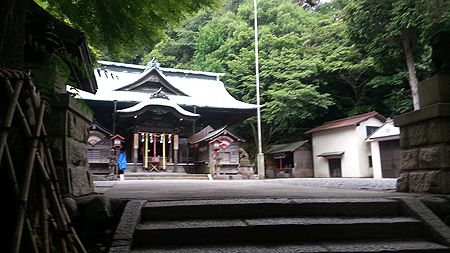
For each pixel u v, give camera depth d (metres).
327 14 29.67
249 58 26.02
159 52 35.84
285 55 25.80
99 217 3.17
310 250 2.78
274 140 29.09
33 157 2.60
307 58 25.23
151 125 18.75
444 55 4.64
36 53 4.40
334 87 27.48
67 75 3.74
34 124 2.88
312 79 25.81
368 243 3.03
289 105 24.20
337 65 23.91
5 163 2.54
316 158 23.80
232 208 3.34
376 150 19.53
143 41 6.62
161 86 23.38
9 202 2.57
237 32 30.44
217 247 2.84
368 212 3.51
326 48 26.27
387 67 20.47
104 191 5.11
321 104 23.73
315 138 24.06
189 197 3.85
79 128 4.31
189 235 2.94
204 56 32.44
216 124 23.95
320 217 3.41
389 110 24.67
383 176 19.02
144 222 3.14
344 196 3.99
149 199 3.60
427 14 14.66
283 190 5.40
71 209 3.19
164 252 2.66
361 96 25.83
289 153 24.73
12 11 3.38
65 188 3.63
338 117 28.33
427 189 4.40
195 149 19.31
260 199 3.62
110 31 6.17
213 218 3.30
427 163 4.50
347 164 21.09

● ● ● ● ● ● ●

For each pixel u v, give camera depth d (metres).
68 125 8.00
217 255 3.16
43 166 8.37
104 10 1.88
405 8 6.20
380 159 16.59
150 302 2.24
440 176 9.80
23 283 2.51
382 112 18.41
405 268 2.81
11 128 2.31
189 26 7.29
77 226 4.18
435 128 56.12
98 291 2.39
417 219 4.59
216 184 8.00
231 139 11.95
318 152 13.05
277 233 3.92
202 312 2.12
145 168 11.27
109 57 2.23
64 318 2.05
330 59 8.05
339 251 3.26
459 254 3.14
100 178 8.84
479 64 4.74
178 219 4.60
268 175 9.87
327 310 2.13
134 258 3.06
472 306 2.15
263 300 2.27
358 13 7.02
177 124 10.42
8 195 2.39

● ● ● ● ● ● ●

→ **Exercise objective**
Transcribe the records above exactly, beginning at the line that contains "368 243 3.03" and ending with the line that contains "320 217 3.41", both included, and nothing else.

→ **Written reply**
368 243 3.03
289 105 24.20
337 65 23.91
5 163 2.54
316 158 23.80
232 208 3.34
376 150 19.53
143 41 6.62
161 86 23.38
9 202 2.57
237 32 30.44
217 247 2.84
368 212 3.51
326 48 26.27
387 67 20.47
104 191 5.11
321 104 23.73
315 138 24.06
189 197 3.85
79 128 4.31
189 235 2.94
204 56 32.44
216 124 23.95
320 217 3.41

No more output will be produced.